• [What is required] Please output the entries below exactly as they are.

::::::::::

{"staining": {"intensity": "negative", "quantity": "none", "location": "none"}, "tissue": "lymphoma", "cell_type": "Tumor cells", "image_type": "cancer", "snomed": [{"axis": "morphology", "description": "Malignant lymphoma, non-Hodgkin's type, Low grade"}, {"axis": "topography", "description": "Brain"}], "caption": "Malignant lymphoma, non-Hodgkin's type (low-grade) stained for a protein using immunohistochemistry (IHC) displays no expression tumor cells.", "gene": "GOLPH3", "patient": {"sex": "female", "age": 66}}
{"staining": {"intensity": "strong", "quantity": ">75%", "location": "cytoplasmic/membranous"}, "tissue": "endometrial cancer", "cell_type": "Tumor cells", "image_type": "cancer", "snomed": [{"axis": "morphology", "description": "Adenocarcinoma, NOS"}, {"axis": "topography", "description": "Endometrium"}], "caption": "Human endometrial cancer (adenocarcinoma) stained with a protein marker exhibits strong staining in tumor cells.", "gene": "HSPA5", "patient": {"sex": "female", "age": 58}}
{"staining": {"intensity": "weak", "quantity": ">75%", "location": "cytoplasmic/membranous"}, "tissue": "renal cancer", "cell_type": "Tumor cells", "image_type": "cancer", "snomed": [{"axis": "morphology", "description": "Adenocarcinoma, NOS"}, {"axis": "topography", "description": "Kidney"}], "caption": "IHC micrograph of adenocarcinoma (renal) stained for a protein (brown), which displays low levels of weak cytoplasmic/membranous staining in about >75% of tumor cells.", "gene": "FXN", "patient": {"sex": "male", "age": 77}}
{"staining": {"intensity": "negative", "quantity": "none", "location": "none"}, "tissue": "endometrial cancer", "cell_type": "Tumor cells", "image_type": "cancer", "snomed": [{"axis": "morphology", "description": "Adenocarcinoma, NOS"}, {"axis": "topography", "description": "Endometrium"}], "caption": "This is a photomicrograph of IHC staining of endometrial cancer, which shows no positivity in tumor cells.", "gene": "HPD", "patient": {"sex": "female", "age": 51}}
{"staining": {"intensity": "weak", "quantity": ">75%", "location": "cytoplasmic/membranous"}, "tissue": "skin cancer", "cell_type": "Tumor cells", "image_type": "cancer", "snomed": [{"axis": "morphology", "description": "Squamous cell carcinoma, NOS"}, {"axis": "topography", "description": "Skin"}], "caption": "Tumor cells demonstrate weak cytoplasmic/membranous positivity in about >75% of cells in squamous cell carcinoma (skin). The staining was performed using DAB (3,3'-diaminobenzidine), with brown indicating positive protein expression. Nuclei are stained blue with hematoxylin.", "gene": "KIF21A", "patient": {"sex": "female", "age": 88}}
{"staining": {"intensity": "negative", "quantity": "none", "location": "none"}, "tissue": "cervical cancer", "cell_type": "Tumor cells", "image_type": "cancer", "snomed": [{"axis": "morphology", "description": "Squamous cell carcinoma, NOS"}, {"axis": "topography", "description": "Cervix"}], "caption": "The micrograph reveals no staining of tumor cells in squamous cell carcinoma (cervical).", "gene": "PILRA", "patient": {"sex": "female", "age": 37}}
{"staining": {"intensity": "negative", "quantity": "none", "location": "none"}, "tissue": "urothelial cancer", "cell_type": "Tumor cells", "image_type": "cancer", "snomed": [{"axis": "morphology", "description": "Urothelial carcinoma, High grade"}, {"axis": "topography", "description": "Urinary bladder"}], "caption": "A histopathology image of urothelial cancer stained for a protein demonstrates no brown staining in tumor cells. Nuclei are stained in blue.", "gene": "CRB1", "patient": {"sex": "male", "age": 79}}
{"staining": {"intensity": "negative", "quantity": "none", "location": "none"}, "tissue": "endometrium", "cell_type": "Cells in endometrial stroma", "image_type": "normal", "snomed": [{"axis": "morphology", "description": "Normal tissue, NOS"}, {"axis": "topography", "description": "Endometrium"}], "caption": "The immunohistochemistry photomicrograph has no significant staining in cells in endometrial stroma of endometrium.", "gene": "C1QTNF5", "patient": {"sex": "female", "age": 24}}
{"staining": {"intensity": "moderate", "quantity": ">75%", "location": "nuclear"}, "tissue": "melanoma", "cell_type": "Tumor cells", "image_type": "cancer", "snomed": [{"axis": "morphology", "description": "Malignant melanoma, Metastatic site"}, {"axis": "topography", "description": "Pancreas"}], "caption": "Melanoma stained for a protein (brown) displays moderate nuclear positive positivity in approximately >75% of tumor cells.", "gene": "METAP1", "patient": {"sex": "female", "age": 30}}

::::::::::

• [Your solution]
{"staining": {"intensity": "negative", "quantity": "none", "location": "none"}, "tissue": "lymphoma", "cell_type": "Tumor cells", "image_type": "cancer", "snomed": [{"axis": "morphology", "description": "Malignant lymphoma, non-Hodgkin's type, Low grade"}, {"axis": "topography", "description": "Brain"}], "caption": "Malignant lymphoma, non-Hodgkin's type (low-grade) stained for a protein using immunohistochemistry (IHC) displays no expression tumor cells.", "gene": "GOLPH3", "patient": {"sex": "female", "age": 66}}
{"staining": {"intensity": "strong", "quantity": ">75%", "location": "cytoplasmic/membranous"}, "tissue": "endometrial cancer", "cell_type": "Tumor cells", "image_type": "cancer", "snomed": [{"axis": "morphology", "description": "Adenocarcinoma, NOS"}, {"axis": "topography", "description": "Endometrium"}], "caption": "Human endometrial cancer (adenocarcinoma) stained with a protein marker exhibits strong staining in tumor cells.", "gene": "HSPA5", "patient": {"sex": "female", "age": 58}}
{"staining": {"intensity": "weak", "quantity": ">75%", "location": "cytoplasmic/membranous"}, "tissue": "renal cancer", "cell_type": "Tumor cells", "image_type": "cancer", "snomed": [{"axis": "morphology", "description": "Adenocarcinoma, NOS"}, {"axis": "topography", "description": "Kidney"}], "caption": "IHC micrograph of adenocarcinoma (renal) stained for a protein (brown), which displays low levels of weak cytoplasmic/membranous staining in about >75% of tumor cells.", "gene": "FXN", "patient": {"sex": "male", "age": 77}}
{"staining": {"intensity": "negative", "quantity": "none", "location": "none"}, "tissue": "endometrial cancer", "cell_type": "Tumor cells", "image_type": "cancer", "snomed": [{"axis": "morphology", "description": "Adenocarcinoma, NOS"}, {"axis": "topography", "description": "Endometrium"}], "caption": "This is a photomicrograph of IHC staining of endometrial cancer, which shows no positivity in tumor cells.", "gene": "HPD", "patient": {"sex": "female", "age": 51}}
{"staining": {"intensity": "weak", "quantity": ">75%", "location": "cytoplasmic/membranous"}, "tissue": "skin cancer", "cell_type": "Tumor cells", "image_type": "cancer", "snomed": [{"axis": "morphology", "description": "Squamous cell carcinoma, NOS"}, {"axis": "topography", "description": "Skin"}], "caption": "Tumor cells demonstrate weak cytoplasmic/membranous positivity in about >75% of cells in squamous cell carcinoma (skin). The staining was performed using DAB (3,3'-diaminobenzidine), with brown indicating positive protein expression. Nuclei are stained blue with hematoxylin.", "gene": "KIF21A", "patient": {"sex": "female", "age": 88}}
{"staining": {"intensity": "negative", "quantity": "none", "location": "none"}, "tissue": "cervical cancer", "cell_type": "Tumor cells", "image_type": "cancer", "snomed": [{"axis": "morphology", "description": "Squamous cell carcinoma, NOS"}, {"axis": "topography", "description": "Cervix"}], "caption": "The micrograph reveals no staining of tumor cells in squamous cell carcinoma (cervical).", "gene": "PILRA", "patient": {"sex": "female", "age": 37}}
{"staining": {"intensity": "negative", "quantity": "none", "location": "none"}, "tissue": "urothelial cancer", "cell_type": "Tumor cells", "image_type": "cancer", "snomed": [{"axis": "morphology", "description": "Urothelial carcinoma, High grade"}, {"axis": "topography", "description": "Urinary bladder"}], "caption": "A histopathology image of urothelial cancer stained for a protein demonstrates no brown staining in tumor cells. Nuclei are stained in blue.", "gene": "CRB1", "patient": {"sex": "male", "age": 79}}
{"staining": {"intensity": "negative", "quantity": "none", "location": "none"}, "tissue": "endometrium", "cell_type": "Cells in endometrial stroma", "image_type": "normal", "snomed": [{"axis": "morphology", "description": "Normal tissue, NOS"}, {"axis": "topography", "description": "Endometrium"}], "caption": "The immunohistochemistry photomicrograph has no significant staining in cells in endometrial stroma of endometrium.", "gene": "C1QTNF5", "patient": {"sex": "female", "age": 24}}
{"staining": {"intensity": "moderate", "quantity": ">75%", "location": "nuclear"}, "tissue": "melanoma", "cell_type": "Tumor cells", "image_type": "cancer", "snomed": [{"axis": "morphology", "description": "Malignant melanoma, Metastatic site"}, {"axis": "topography", "description": "Pancreas"}], "caption": "Melanoma stained for a protein (brown) displays moderate nuclear positive positivity in approximately >75% of tumor cells.", "gene": "METAP1", "patient": {"sex": "female", "age": 30}}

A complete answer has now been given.